Digital models make great testing grounds, one significant advantage being that systems can be tested virtually, with any number of ‘what if’ scenarios being run, outcomes examined and changes to the virtual version of the system made instantaneously. It’s a quicker, cheaper, lower-stakes way to test those changes as opposed to making them in the physical version. This parallels software’s move towards agile development, with its smaller, faster feedback loops.

AIOps as a Digital-to-Digital Twin

Interestingly, the concept of digital twins can be a powerful tool within the field of artificial intelligence for IT Operations (AIOps) to develop self-healing closed-loop ecosystems.

To elaborate, a ‘classic’ digital twin is a representation of a piece of physical reality, and very accurate in emulating and predicting the behavior of mechanical components. For example, a jet engine, a manufacturing line, or even a human heart. This digital representation requires a steady flow of data to stay current. It isn’t a closed loop. In addition, any changes that need to be incorporated into the original version of the twin need to be manually added. This creates a delay and the possibility of errors, which can compromise the digital twin’s speed and agility. That in itself limits its value, because the ability to respond quickly to change is a key for success in today’s highly agile business environment.  
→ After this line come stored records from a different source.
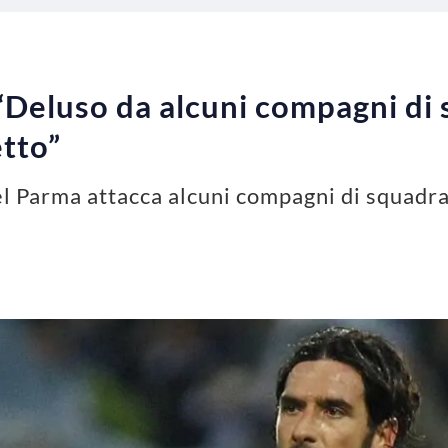
 “Deluso da alcuni compagni di
tto”
el Parma attacca alcuni compagni di squadra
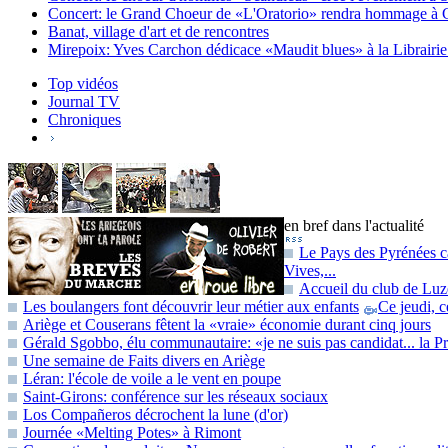
Concert: le Grand Choeur de «L'Oratorio» rendra hommage à G
Banat, village d'art et de rencontres
Mirepoix: Yves Carchon dédicace «Maudit blues» à la Librairie
Top vidéos
Journal TV
Chroniques
en bref dans l'actualité
Le Pays des Pyrénées cat
Vives,...
Accueil du club de Luz
Les boulangers font découvrir leur métier aux enfants
Ce jeudi, c
Ariège et Couserans fêtent la «vraie» économie durant cinq jours
Gérald Sgobbo, élu communautaire: «je ne suis pas candidat... la Pr
Une semaine de Faits divers en Ariège
Léran: l'école de voile a le vent en poupe
Saint-Girons: conférence sur les réseaux sociaux
Los Compañeros décrochent la lune (d'or)
Journée «Melting Potes» à Rimont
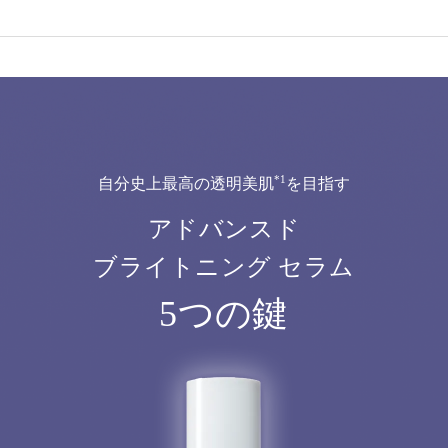
*1
自分史上最高の透明美肌
を目指す
アドバンスド
ブライトニング セラム
5つの鍵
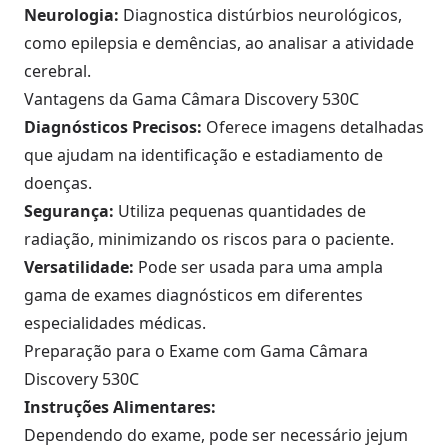
Neurologia:
Diagnostica distúrbios neurológicos,
como epilepsia e demências, ao analisar a atividade
cerebral.
Vantagens da Gama Câmara Discovery 530C
Diagnósticos Precisos:
Oferece imagens detalhadas
que ajudam na identificação e estadiamento de
doenças.
Segurança:
Utiliza pequenas quantidades de
radiação, minimizando os riscos para o paciente.
Versatilidade:
Pode ser usada para uma ampla
gama de exames diagnósticos em diferentes
especialidades médicas.
Preparação para o Exame com Gama Câmara
Discovery 530C
Instruções Alimentares:
Dependendo do exame, pode ser necessário jejum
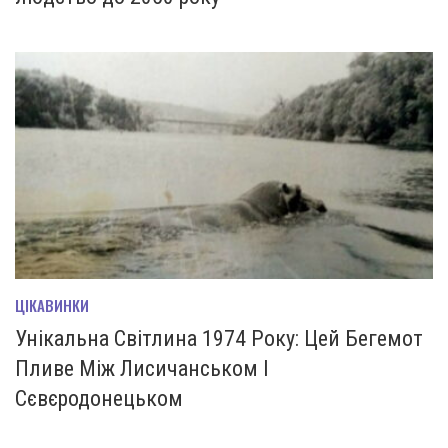
ЦІКАВИНКИ
Унікальна Світлина 1974 Року: Цей Бегемот
Пливе Між Лисичанськом І
Сєвєродонецьком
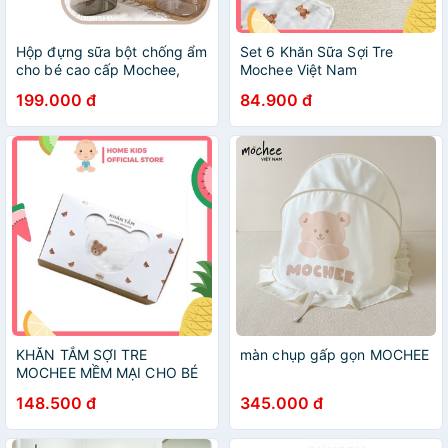
Hộp đựng sữa bột chống ẩm
Set 6 Khăn Sữa Sợi Tre
cho bé cao cấp Mochee,
Mochee Việt Nam
hộp trữ sữa cho bé hút chân
199.000 đ
84.900 đ
không - Minjeebaby
KHĂN TẮM SỢI TRE
màn chụp gấp gọn MOCHEE
MOCHEE MỀM MẠI CHO BÉ
SƠ SINH
148.500 đ
345.000 đ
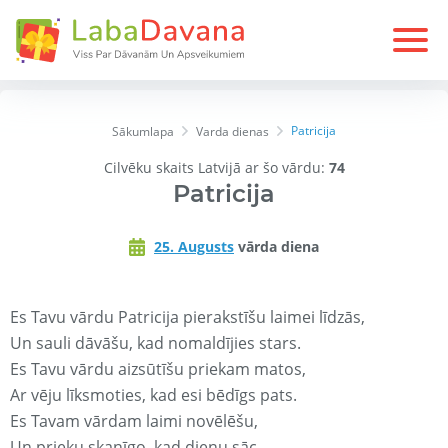
Patricija
Sākumlapa
Varda dienas
Cilvēku skaits Latvijā ar šo vārdu:
74
Patricija
25. Augusts
vārda diena
Es Tavu vārdu Patricija pierakstīšu laimei līdzās,
Un sauli dāvāšu, kad nomaldījies stars.
Es Tavu vārdu aizsūtīšu priekam matos,
Ar vēju līksmoties, kad esi bēdīgs pats.
Es Tavam vārdam laimi novēlēšu,
Un prieku skanīgo, kad dienu sāc.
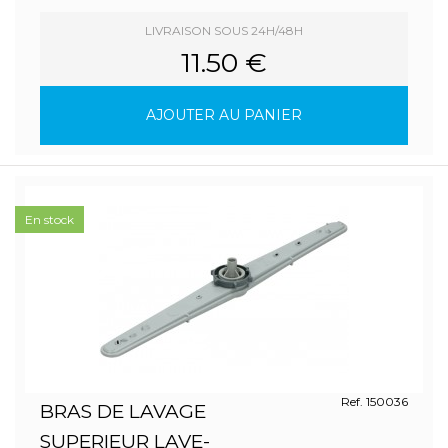
LIVRAISON SOUS 24H/48H
11.50 €
AJOUTER AU PANIER
En stock
Ref. 150036
BRAS DE LAVAGE
SUPERIEUR LAVE-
By contrast, IT production environments exist solely in a digital reality. While they obviously contain physical elements such as computers, mobile devices, servers, cables and so on, those

only come alive when connected by digital components such as software and data flows. Driven by AI algorithms that enable intelligent automation, digital twins work within AIOps for IT operations, representing the entire IT environment, including hardware, software, and their interactions. This translates to the self-management of IT environments, the ability to predict incidents, offer ways to prevent them, and even suggest improvements when permanently resolving a problem requires a change in the IT environment’s design or architecture.

Taking the principles of digital twins and integrating that into AIOps, organizations can move beyond reactive problem-solving and achieve a proactive, self-healing closed-loop ecosystem that can detect and respond to IT issues in real-time. This approach minimizes manual intervention and allows IT teams to proactively address problems before they impact end-users.

Only digital-to-digital can close the loop seamlessly. Of course, all of this does not mean that humans will lose control of IT as it remains a software platform controlled by IT staff. It does, however, free up IT expertise from repetitive tasks to focus on more complex high value tasks.